For large inputs, send a file or URL the model fetches instead of inlining the bytes in the request body. See [Model I/O with files](/inference/output-format/files). A payload that fits under the edge limit but exhausts the container's memory returns a `502`, not a `413`. See [Is it my model or Baseten?](#is-it-my-model-or-baseten).

### 502: bad gateway

A `502` has two meanings, and they need different responses:

* **Your container was unreachable**: the most common case. The container crashed, restarted, or was killed (for example, `OOMKilled`) mid-request. The body is a short message like `Error making prediction`. Check your [model logs](/observability/logs) for a crash or restart. See [Is it my model or Baseten?](#is-it-my-model-or-baseten).
* **A Baseten-side error**: a transient problem in the gateway or routing layer. If your model logs are clean and show no crash, retry with exponential backoff.

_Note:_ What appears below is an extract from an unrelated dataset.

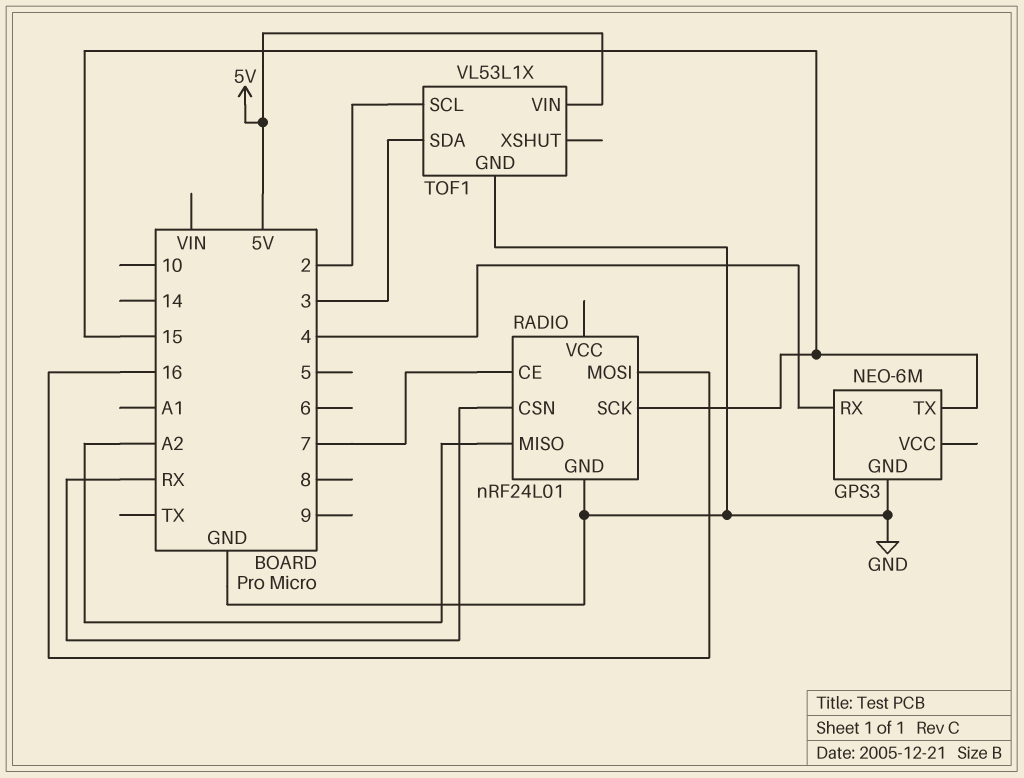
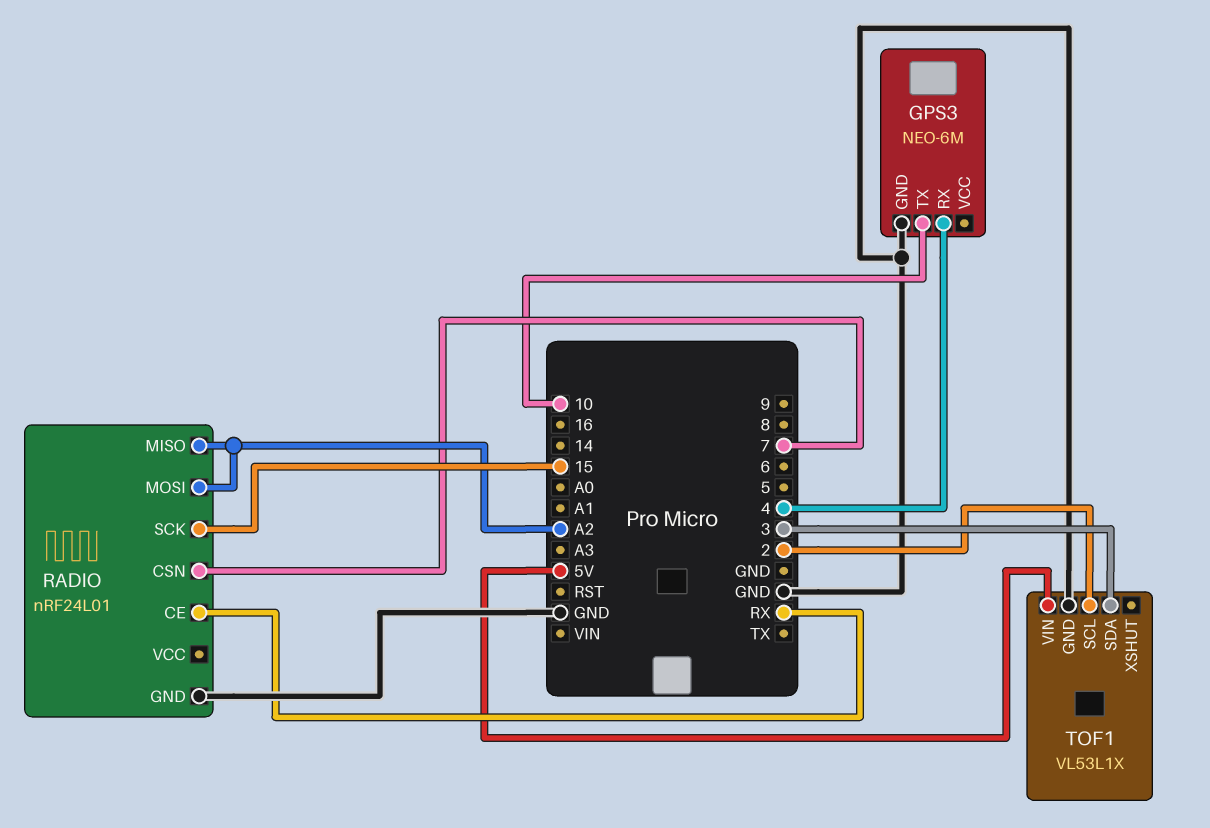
GPS3 pin TX: 15 -> 10
RADIO pin CE: 7 -> RX
RADIO pin CSN: RX -> 7
RADIO pin MOSI: 16 -> A2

You might also see a `502` reported as `client closed connection`. That means the client disconnected before the response finished, not a Baseten or model failure.

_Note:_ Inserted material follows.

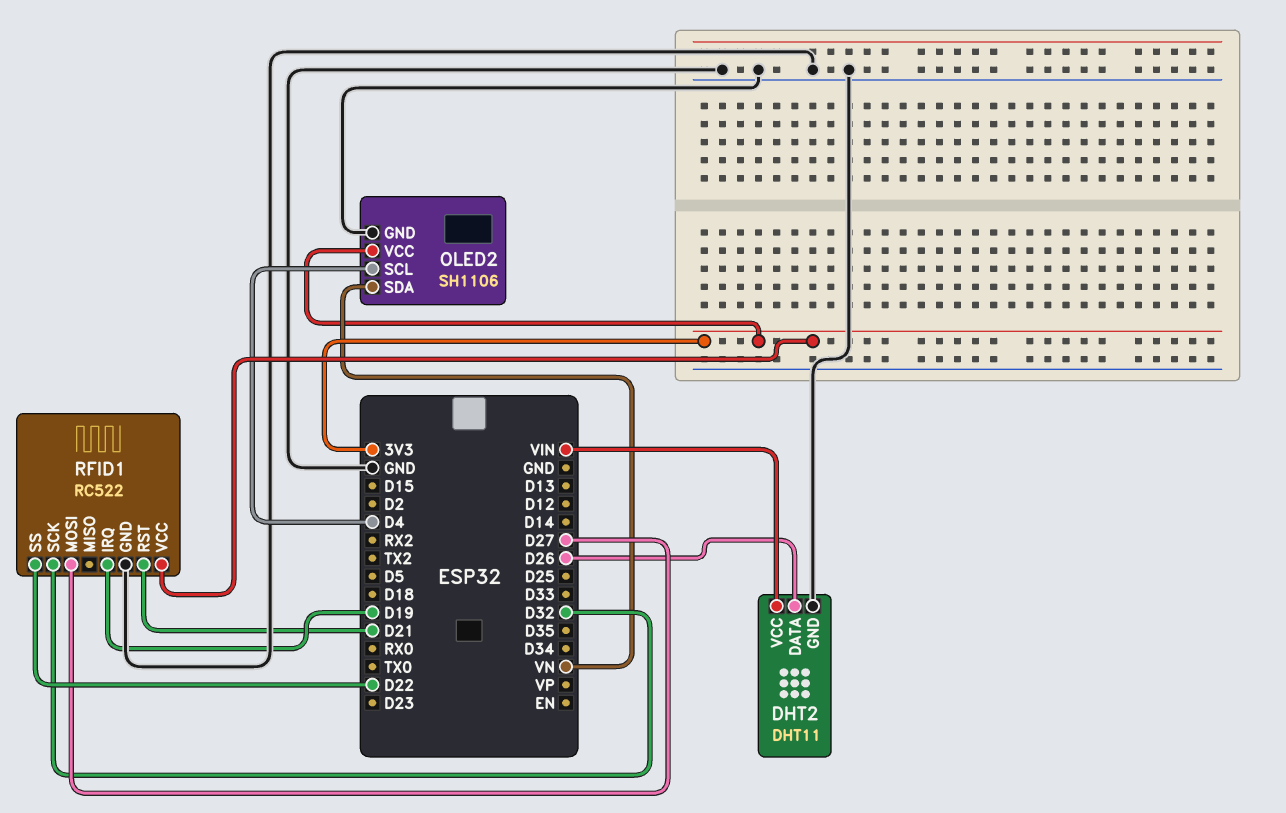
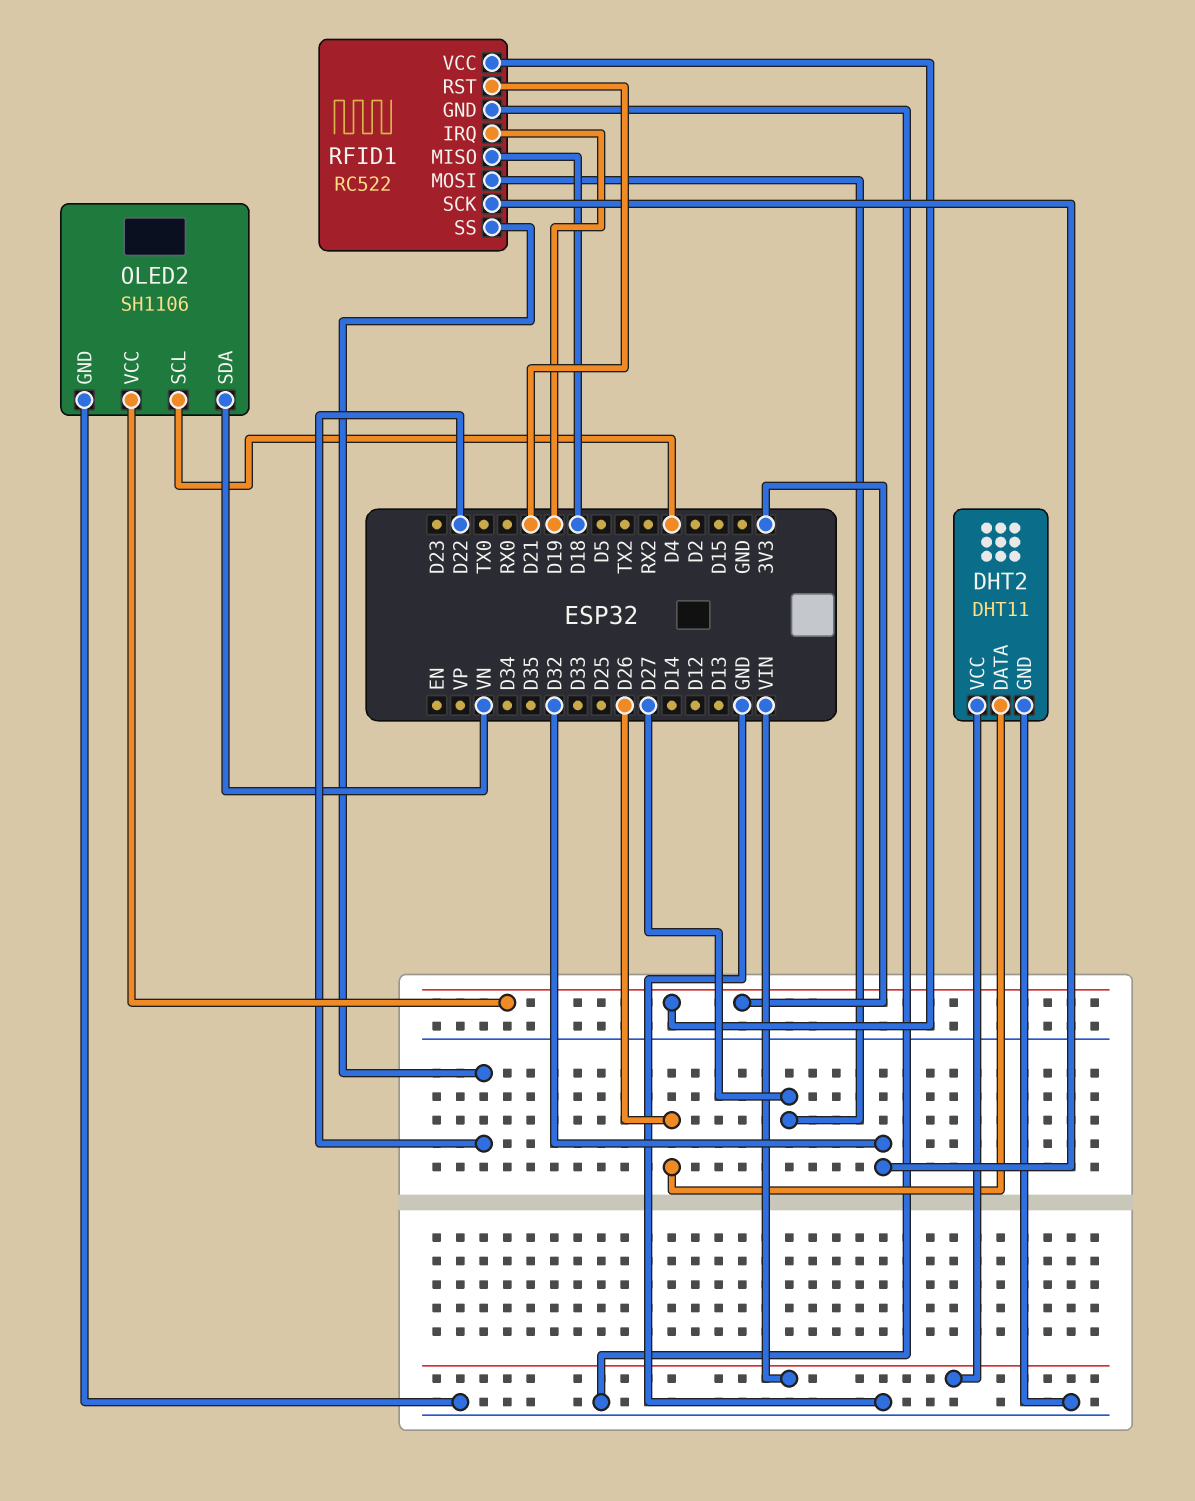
RFID1 pin MISO: none -> D18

### 503: service unavailable

The container isn't available to take the request yet. This is usually transient. Retry with exponential backoff. Common causes:

* **Draining**: an instance is shutting down during a deploy or scale-down. The message asks you to retry on another instance.
* **Routing**: the request couldn't be routed to a workload plane, or a circuit breaker is open to protect an unhealthy upstream.

A request that arrives while the deployment is scaling up from zero doesn't return a `503`. Baseten holds it at the routing layer until a replica is ready, then forwards it. See [Request lifecycle](/deployment/autoscaling/request-lifecycle).

<Note>
  Async requests return `503` rather than `502` when the async service isn't set up on the workload plane yet. See [Async inference](/inference/async).
</Note>

### 504: gateway timeout

The prediction ran longer than the [request timeout](/reference/inference-api/overview#timeouts) (1200 seconds for sync predict). Common causes are a model that's too slow for the payload, an under-provisioned instance, or a hung request. Profile the model, raise its resources, or move long-running work to the [async API](/inference/async), which allows up to 3600 seconds.

If you see a timeout sooner than 1200 seconds, check your client's own timeout. Set it to match your model's expected response time. See [Configure HTTP clients](/inference/http-client-configuration#set-timeouts).

## Streaming and async errors

Not every failure arrives as a status code with a JSON body.

**Streaming responses**: a streaming response starts with a `200` and an open connection, so a failure partway through (a timeout, or the model becoming unavailable) can't be sent as a `5xx` with an error body. The stream ends early instead. If a stream stops before you receive the end of the response, treat it as a failed request: check your [model logs](/observability/logs) and retry.

**Async requests**: a failure isn't reported on the submit response. The submit returns once the request is queued, and any error is reported later in the result payload's `errors` array, which is empty on success. See [Async inference](/inference/async).

## Where to look next

When an error isn't self-explanatory, these are the fastest places to confirm a cause:

* **[Model logs](/observability/logs)**: crashes, restarts, `OOMKilled`, and your model's own error output.
* **[Metrics](/observability/metrics)**: memory pressure, replica count and restarts, and queue depth.
* **[Request lifecycle](/deployment/autoscaling/request-lifecycle)**: how queuing, cold starts, and concurrency affect request handling.
* **[Async inference](/inference/async)**: for payloads or runtimes that shouldn't go through the synchronous path.

If you're still stuck, contact support with your model or deployment ID, the timestamp, the status code, and the request ID.